Practice An object moves in a clockwise direction along the circular path as shown in the diagram at the right. Three points along the path are labeled - A, B and C. For each location, draw a straight-line vector arrow in the direction of the velocity vector; label this vector as v. Then draw a straight-line vector arrow in the direction of the acceleration vector; label this vector as a.

Centripital Force • Remember: – An object experiencing acceleration also experiences a net force – The net force is in the same direction as the acceleration • Centripetal force is used to describe the inward force acting upon and object to cause inward acceleration • Centripetal ~ “center-seeking”

Centripital Force Inertia • Newton’s First Law: An object in motion stays in motion unless acted upon by an unbalanced force. • Consider these three scenarios – A car accelerates from a stopped position – A car comes to an abrupt stop – A car takes a sharp left turn – What is happening to the passenger in these scenarios?

Examples: • As a car turns the force of friction acting upon the turned wheels of the car provide centripetal force required for circular motion. • As the banana orbits the Earth, the force of gravity acting upon the moon provides the centripetal force required for circular motion.

Centripetal Force and Direction Change • Centripetal force alters the direction of the object without altering the magnitude. Why? • Think about work: W=F d cosΘ • Force acts perpendicular to the direction of the objects movement, therefore W=0, TME is conserved, and kinetic energy remains constant

Centripetal Force and Direction Change • Centripetal force alters the direction of the object without altering the magnitude. Why? • In the diagrams does the force impact velocity? • Newton’s second law: Fnet = m a • Forces can only impact an object when they are direct in the same or opposite direction of the object’s motion.

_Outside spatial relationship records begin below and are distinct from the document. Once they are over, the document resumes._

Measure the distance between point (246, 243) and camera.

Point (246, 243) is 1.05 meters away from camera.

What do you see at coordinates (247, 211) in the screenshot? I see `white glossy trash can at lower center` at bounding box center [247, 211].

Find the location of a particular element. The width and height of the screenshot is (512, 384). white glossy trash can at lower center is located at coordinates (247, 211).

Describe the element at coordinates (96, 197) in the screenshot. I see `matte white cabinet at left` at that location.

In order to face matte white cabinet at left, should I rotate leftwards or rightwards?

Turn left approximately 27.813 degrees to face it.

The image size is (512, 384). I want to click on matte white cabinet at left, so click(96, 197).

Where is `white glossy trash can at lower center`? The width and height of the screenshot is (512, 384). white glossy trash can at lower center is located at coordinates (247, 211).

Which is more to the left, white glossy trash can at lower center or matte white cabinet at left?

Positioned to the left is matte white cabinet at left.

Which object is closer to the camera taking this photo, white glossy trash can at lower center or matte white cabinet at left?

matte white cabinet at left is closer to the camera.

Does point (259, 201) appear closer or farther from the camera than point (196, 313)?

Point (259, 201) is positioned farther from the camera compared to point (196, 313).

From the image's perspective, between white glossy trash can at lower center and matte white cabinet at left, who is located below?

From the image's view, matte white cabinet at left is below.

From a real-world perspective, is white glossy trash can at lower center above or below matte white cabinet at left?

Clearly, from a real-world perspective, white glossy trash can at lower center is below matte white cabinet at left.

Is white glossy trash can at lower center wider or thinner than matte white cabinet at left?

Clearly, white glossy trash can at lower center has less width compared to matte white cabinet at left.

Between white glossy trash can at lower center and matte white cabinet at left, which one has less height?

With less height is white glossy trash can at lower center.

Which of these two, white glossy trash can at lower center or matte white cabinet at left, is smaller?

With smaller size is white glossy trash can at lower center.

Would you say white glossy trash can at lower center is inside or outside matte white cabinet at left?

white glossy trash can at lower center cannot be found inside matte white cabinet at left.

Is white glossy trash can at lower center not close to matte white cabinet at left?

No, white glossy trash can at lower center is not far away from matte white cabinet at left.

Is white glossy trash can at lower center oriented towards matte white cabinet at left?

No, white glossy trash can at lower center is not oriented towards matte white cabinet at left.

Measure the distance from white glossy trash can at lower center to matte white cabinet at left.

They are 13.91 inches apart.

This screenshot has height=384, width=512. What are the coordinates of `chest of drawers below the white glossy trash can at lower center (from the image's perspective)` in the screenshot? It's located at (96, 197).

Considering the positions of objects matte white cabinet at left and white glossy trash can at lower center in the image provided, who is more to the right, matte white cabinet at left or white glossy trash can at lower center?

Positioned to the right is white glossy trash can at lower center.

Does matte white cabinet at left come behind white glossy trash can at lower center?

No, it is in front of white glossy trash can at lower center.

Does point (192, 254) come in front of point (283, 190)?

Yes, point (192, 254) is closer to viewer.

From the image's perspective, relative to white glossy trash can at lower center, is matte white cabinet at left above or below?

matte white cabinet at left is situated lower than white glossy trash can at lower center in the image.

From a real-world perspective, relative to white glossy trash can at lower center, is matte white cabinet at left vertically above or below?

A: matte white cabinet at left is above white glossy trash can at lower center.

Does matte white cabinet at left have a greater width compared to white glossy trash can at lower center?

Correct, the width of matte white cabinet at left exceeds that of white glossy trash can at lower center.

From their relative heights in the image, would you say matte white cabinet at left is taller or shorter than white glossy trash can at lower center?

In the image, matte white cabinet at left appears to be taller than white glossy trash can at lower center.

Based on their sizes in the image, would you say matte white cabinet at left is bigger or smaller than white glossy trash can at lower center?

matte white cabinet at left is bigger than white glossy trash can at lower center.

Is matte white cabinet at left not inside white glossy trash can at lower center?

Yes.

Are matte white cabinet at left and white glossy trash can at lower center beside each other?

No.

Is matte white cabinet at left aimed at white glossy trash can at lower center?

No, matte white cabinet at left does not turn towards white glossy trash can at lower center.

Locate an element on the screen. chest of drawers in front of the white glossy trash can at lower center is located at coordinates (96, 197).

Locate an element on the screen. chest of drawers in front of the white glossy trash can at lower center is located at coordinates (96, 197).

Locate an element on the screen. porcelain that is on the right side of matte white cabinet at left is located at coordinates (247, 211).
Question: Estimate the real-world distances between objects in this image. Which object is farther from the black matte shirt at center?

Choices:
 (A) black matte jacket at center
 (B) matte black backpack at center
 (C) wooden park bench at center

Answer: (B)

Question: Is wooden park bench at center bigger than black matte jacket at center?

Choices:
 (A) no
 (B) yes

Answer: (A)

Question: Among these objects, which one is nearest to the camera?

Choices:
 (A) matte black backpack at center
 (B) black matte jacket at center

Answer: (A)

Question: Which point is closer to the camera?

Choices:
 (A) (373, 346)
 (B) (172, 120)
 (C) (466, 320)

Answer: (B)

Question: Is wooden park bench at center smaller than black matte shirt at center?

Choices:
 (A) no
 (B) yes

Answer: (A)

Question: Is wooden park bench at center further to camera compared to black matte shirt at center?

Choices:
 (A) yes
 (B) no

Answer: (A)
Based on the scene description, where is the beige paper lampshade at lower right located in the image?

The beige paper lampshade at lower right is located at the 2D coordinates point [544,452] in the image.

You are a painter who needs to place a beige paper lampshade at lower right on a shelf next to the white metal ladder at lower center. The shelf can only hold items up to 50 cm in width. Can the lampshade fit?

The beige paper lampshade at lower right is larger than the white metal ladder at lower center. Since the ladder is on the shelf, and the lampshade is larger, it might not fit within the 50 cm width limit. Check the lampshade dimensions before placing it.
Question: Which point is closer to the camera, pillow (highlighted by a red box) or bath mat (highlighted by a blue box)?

The Forbidden F-Word • Centrifugal: away from the center (outward) • Does the sensation of being thrown outward from the center of a circle mean that there was definitely an outward force? • If there is such an outward force on my body as I make a left-hand turn in a car, then what physical object is supplying the outward push/pull? • Could this sensation be explained in other ways that are more consistent with Newton’s laws? • Let’s refrain from using the F-Word.

Practice Noah Formula guides a golf ball around the outside rim of the green at the Hole-In-One Putt-Putt Golf Course. When the ball leaves the rim, which path (1, 2, or 3) will the golf ball follow?

Plicker Question! Suppose that you are a driver or passenger in a car and you travel over the top of a small hill in the road at a high speed. As you reach the crest of the hill, you feel your body still moving upward; your gluts might even be pulled off the car seat. It might even feel like there is an upward push on your body. This upward sensation is best explained by the ______. a. tendency of your body to follow its original upward path b. presence of an upward force on your body c. presence of a centripetal force on your body d. presence of a centrifugal force on your body

Plicker Question! Darron Moore is on a barrel ride at an amusement park. He enters the barrel and stands on a platform next to the wall. The ride operator flips a switch and the barrel begins spinning at a high rate. Then the operator flips another switch and the platform drops out from under the feet of the riders. Darron is plastered to the wall of the barrel. This sticking to the wall phenomenon is explained by the fact that ____. a. the ride exerts an outward force on Darron which pushes him outward against the wall b. Darron has a natural tendency to move tangent to the circle but the wall pushes him inward c. air pressure is reduced by the barrel's motion that causes a suction action toward the wall d. the ride operator coats the wall with cotton candy that causes riders to stick to it

Reflection Time In this unit, you will be investigating a commonly held misconception about the world - that motion in a circle is caused by an outward (centrifugal) force. This misconception or wrong belief is not likely to be dispelled unless you devote some time to reflect on whether you believe it and whether it is intelligible. After considering more reasonable beliefs, you will be more likely to dispel the belief in a centrifugal force in favor of a belief in an inward or centripetal force.